▶ **WORK REQUIRED**: The lines to copy are those in the records below that hold the word "italienischen".

▶ **DATASET ENTRIES**:
═══

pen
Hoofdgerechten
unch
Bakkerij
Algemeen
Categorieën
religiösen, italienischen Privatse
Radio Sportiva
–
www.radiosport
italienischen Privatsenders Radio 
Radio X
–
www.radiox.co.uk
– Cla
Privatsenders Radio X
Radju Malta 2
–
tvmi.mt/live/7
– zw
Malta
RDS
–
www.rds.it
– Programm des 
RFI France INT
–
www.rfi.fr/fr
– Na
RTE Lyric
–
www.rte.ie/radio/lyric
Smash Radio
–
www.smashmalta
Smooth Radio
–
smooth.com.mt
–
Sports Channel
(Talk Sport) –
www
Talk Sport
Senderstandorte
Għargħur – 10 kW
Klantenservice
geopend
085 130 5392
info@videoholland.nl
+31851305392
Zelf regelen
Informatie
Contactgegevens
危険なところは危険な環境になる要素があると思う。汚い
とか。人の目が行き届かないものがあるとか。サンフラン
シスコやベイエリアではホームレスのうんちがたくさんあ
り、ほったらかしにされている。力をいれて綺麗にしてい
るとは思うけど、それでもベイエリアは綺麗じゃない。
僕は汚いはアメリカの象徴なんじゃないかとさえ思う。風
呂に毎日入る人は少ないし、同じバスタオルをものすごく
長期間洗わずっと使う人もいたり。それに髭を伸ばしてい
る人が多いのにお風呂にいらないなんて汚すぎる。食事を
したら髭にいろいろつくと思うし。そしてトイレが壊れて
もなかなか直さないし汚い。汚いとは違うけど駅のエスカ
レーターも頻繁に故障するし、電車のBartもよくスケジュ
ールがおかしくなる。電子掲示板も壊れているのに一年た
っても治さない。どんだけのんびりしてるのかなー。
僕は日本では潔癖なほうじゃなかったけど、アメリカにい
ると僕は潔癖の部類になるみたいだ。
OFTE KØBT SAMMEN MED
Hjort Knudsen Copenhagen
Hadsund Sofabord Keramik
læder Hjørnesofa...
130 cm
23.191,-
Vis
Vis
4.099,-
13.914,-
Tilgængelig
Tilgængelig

═══

▶ **RESPONSE AREA**:
religiösen, italienischen Privatse
italienischen Privatsenders Radio 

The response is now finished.